Ryan found him inside a small bedroom that had been converted to an office.
“What the…” Words failed him as he gazed around the cramped space. Two of the walls had been plastered with maps, star charts, and photographs of the night sky—all tacked up haphazardly with pushpins. A separate wall was devoted to the Mothman, the surface covered with newspaper clippings, drawings, and maps of the TNT. Several aerial photographs captured shots of the abandoned weapons igloos built into hillsides, their domes crowned with grass and trees.
“Where the hell did he get all this garbage?” Ryan wondered aloud.
“Who knows?” Caden bent over a desk, sorting through a hodgepodge of papers scattered on the top. “Look at this stuff. Alien abductions…extraterrestrial visitors…ley lines…” He called off random titles as he flipped through the pages. “This goes way beyond the scope of a hobby. I always knew Jerome was a bit whacked, but this is crazy.”
Ryan picked up a paperback book. “UFO Sightings and Stories.” His gaze tracked to the far wall where a pen-and-ink rendering of the Mothman held center stage. “He seems pretty gone on the ET stuff. So what’s the connection to the Mothman?”
“You live in Point Pleasant and can ask that?” Caden began pulling out drawers, rummaging through the contents of each. “There’s a whole faction of people who think our town is located on some sort of doorway between worlds or dimensions.”
“A ley line.” Ryan nodded to one of the papers Caden had left lying on the desk. “I’m not totally ignorant about this stuff. Once I found out you had a few powwows with the Mothman, I did some reading.”

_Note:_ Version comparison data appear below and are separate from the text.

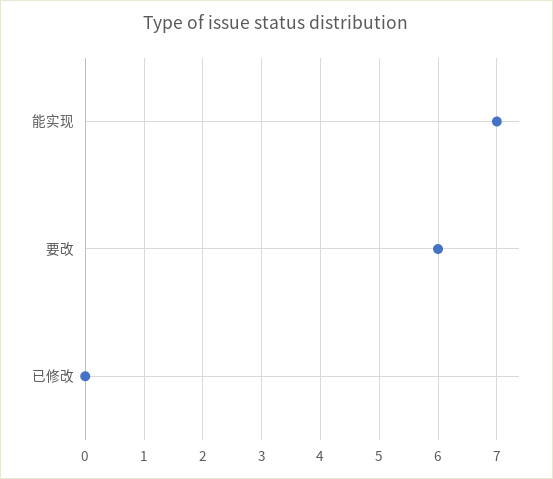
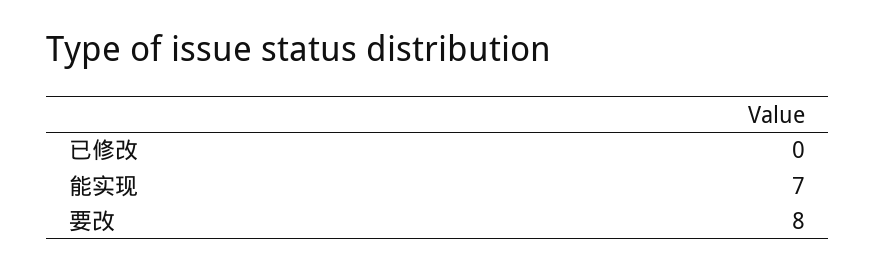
  {
    "能实现": 7,
-   "要改": 6,
+   "要改": 8,
    "已修改": 0
  }

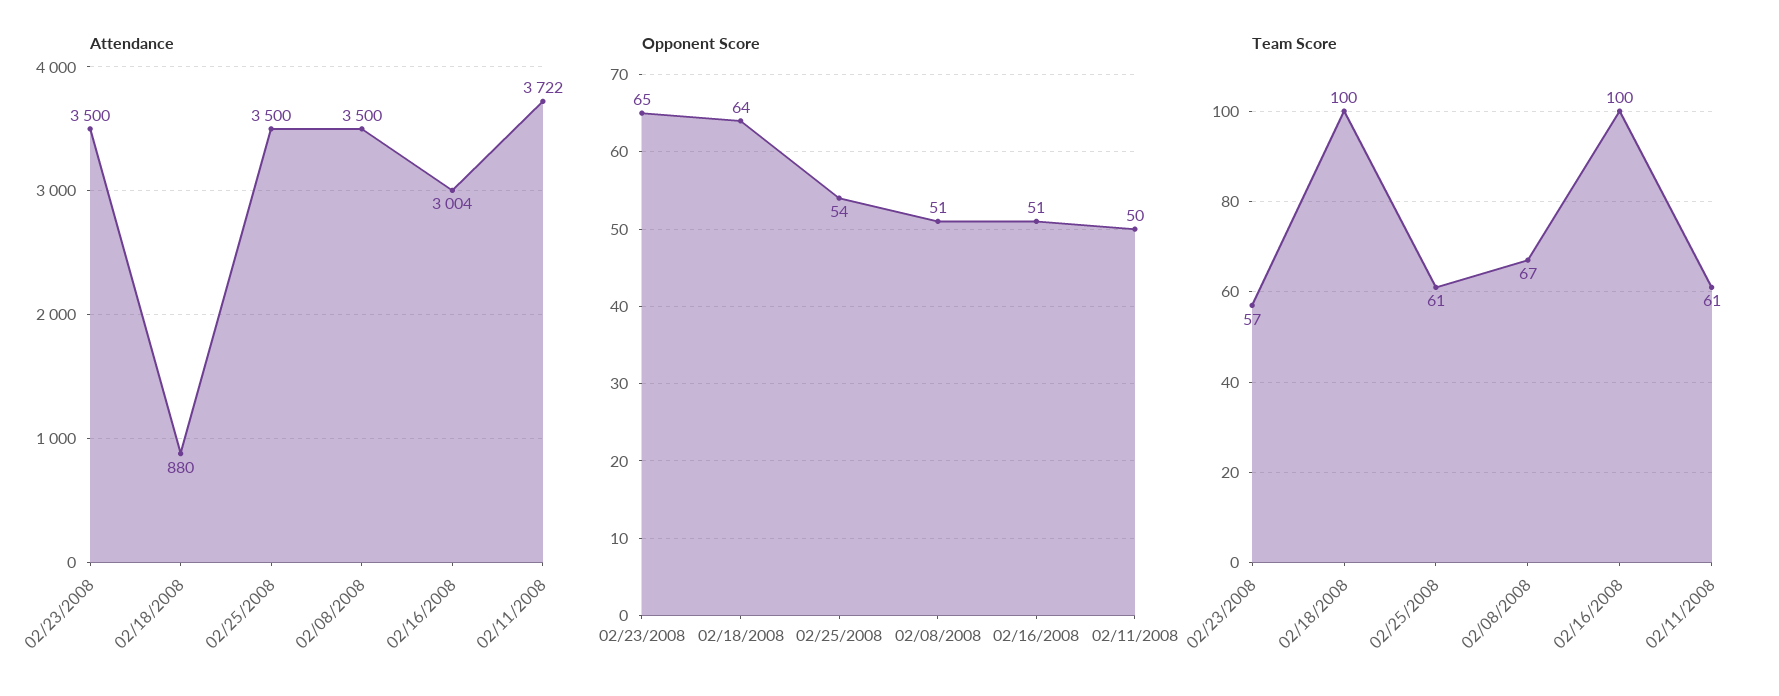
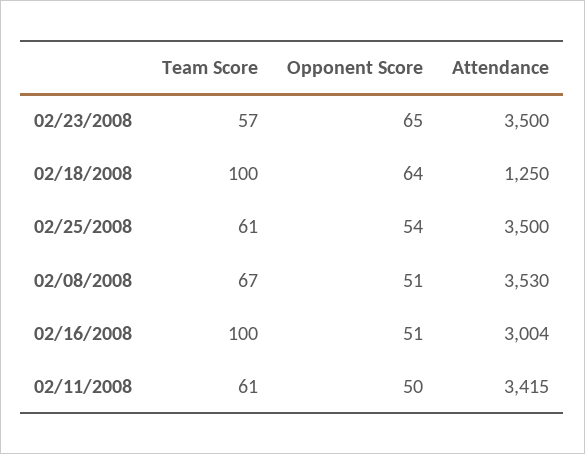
  {
    "Attendance": {
      "02/23/2008": 3500,
-     "02/18/2008": 880,
+     "02/18/2008": 1250,
      "02/25/2008": 3500,
-     "02/08/2008": 3500,
+     "02/08/2008": 3530,
      "02/16/2008": 3004,
-     "02/11/2008": 3722
+     "02/11/2008": 3415
    },
    "Opponent Score": {
      "02/23/2008": 65,
      "02/18/2008": 64,
      "02/25/2008": 54,
      "02/08/2008": 51,
      "02/16/2008": 51,
      "02/11/2008": 50
    },
    "Team Score": {
      "02/23/2008": 57,
      "02/18/2008": 100,
      "02/25/2008": 61,
      "02/08/2008": 67,
      "02/16/2008": 100,
      "02/11/2008": 61
    }
  }

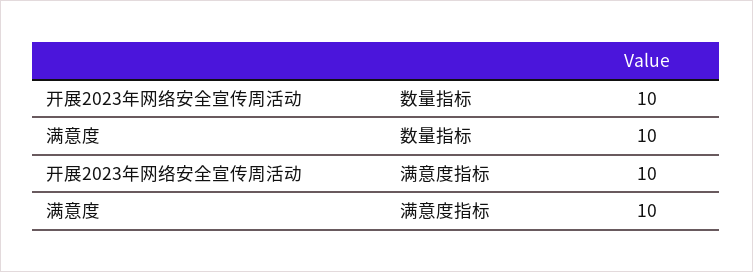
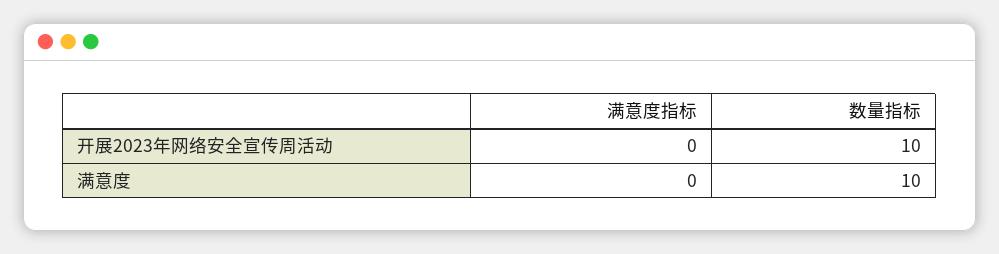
  {
    "开展2023年网络安全宣传周活动": {
      "数量指标": 10,
-     "满意度指标": 10
+     "满意度指标": 0
    },
    "满意度": {
      "数量指标": 10,
-     "满意度指标": 10
+     "满意度指标": 0
    }
  }

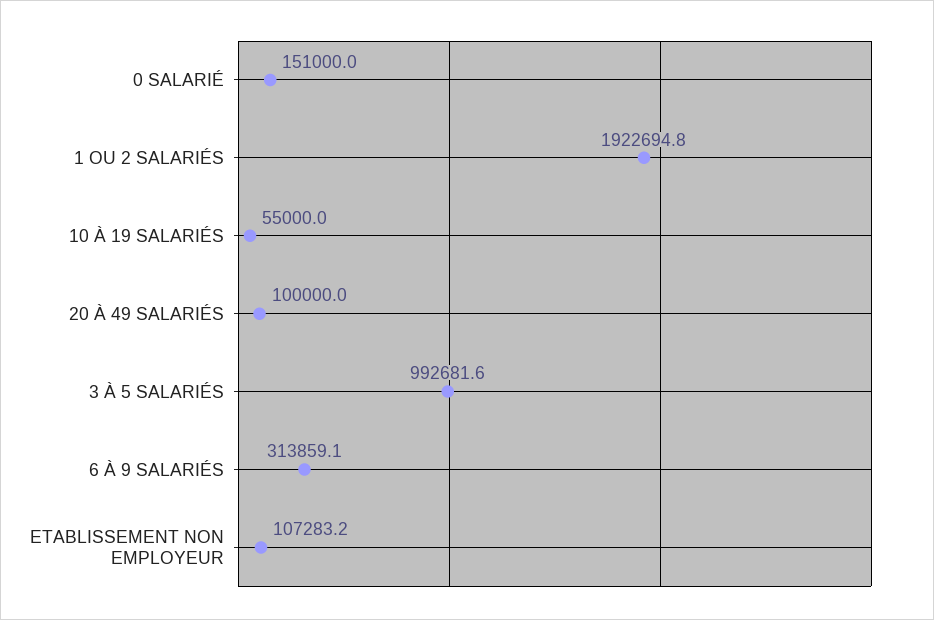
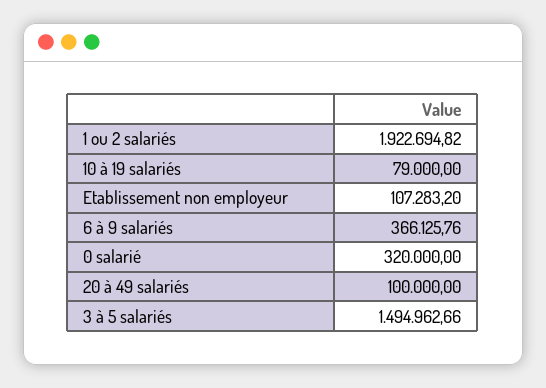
  {
-   "0 SALARIÉ": 151000,
+   "0 SALARIÉ": 320000,
    "1 OU 2 SALARIÉS": 1922694.82,
-   "10 À 19 SALARIÉS": 55000,
+   "10 À 19 SALARIÉS": 79000,
    "20 À 49 SALARIÉS": 100000,
-   "3 À 5 SALARIÉS": 992681.6,
+   "3 À 5 SALARIÉS": 1494962.66,
-   "6 À 9 SALARIÉS": 313859.1,
+   "6 À 9 SALARIÉS": 366125.76,
    "ETABLISSEMENT NON EMPLOYEUR": 107283.2
  }

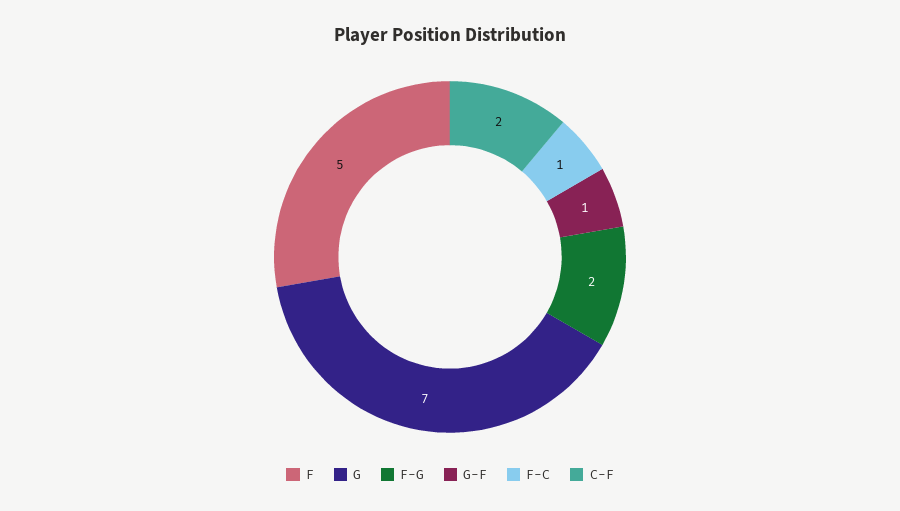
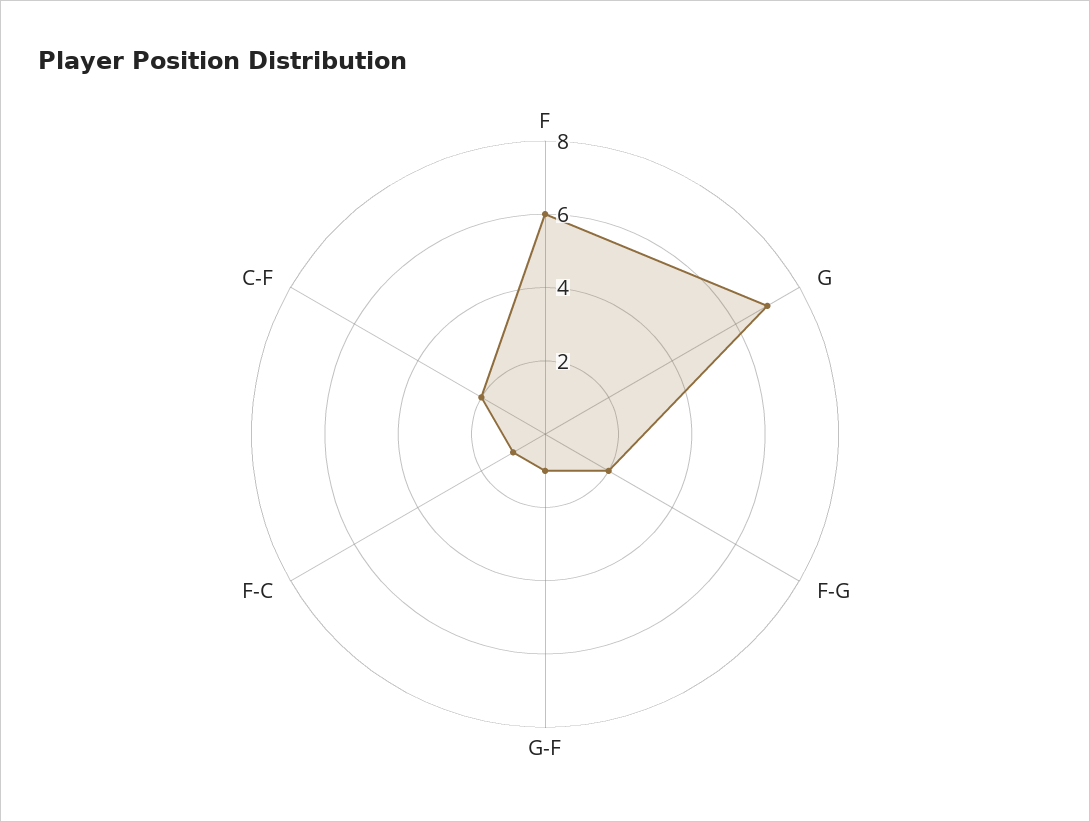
  {
-   "F": 5,
+   "F": 6,
    "G": 7,
    "F-G": 2,
    "G-F": 1,
    "F-C": 1,
    "C-F": 2
  }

Caden’s mouth twisted into a frown. “They were hardly powwows. But I guess I’m impressed by the effort, since you were always a skeptic.” He returned to the search, opening another drawer. “Some people think the Mothman is from another world. An alien.”
“Looks like Jerome agrees.” Ryan flipped through the paperback. Handwritten notes lined the margins, several sections underscored. “Why else the overkill with UFOs and the Mothman? The guy probably moved here hoping to have an encounter. I remember hearing he bought this place because of its history.”
Caden stiffened abruptly. “Hank?” he whispered.
“Not that.” Ryan winced at the blunder, sensitive to his brother’s role in Hank’s death and Parker’s incarceration. “Don’t you remember Hank talking about the strange shit that took place here? Seeing the Mothman…lights in the skies, noises in the woods.”
“Yeah.” Caden relaxed marginally. “Everyone thought he was blowing smoke.”
“Well, something tells me Hank and Jerome would have gotten along. Hey, look at this.” Ryan pulled a slip of paper from the center of the paperback. “Jerome might have been connected to Hank in more ways than one.” He passed the note to Caden.
“October 14, seven-thirty, P. Kline.” Caden read the scribbled handwriting aloud. “Has to be Parker, but what would Jerome want with a guy in a mental ward?”
“The fourteenth was Thursday,” Ryan observed. “When Katie found Jerome off the road.”
Caden’s glance was sharp. “You think he went to see Parker at the hospital?”
His brother wouldn’t like the answer, but there really was only one way to find out. “How do you feel about a drive?”
“To see Parker?” Caden hesitated, the fingers of his right hand straying to the welts on his forearm.
Ryan’s gaze followed the movement. For years he’d believed the marks were the result of an injury Caden sustained when the Silver Bridge fell. The night of the collapse, his brother had been trapped under water, his arm pinned in the wreckage of his car. But the disfigurement had never faded. To this day, the odd marks remained every bit as vivid and red as when Caden had been eighteen, dragged from the icy waters of the Ohio River. It was only recently Ryan learned the Mothman had made the gashes. A wound that never healed, the marks were a branded reminder of the bond between the creature and Caden.